The fruit of both rootstock types is bumpy. In older lemon or other citrus trees of declining vigor, it often happens that a sucker from the rootstock grows into a vigorous trunk of its own with fruit-bearing branches.
You will have to cut this unwanted growth back to the original trunk before you can hope to see normal lemons which, as long as some of the original scion remains, will now have the ability to develop, absent competition from rootstock growth. Heavy rain has no doubt given a push to the wayward growth of your tree but calcium, while its lack causes peel lesions in apples, for example, is not a factor in growth of bumpy citrus peels.
Q. My orange tree fruit is so bitter it is inedible. I am close to cutting down the tree.

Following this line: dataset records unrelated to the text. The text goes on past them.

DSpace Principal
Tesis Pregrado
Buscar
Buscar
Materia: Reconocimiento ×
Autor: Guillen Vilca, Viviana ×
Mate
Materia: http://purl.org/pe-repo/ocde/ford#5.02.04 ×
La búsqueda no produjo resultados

Is there any way to make the tree produce edible oranges?
– Bill Rice,
A. There are two possible explanations for your bitter oranges. If the tree produced sweet oranges at one time, then your rootstock (see above) has taken over the tree and the fruit produced comes from it. Alternatively, if the oranges have always been bitter, you have a seedling or ungrafted tree. If you take a seed from a supermarket orange and plant it, the fruit from the resulting tree is likely to be bitter.
Tip of the week
Paul Weinberger’s large clumps of coral bells (Heuchera species) are several years old. This is highly unusual since coral bells seldom survive more than two years in the garden. Most coral bells die from soil that is too moist and leads to root rot. The health of Weinberger’s plants may be attributed to his sloping terrain, topography that ensures excellent drainage and dry roots.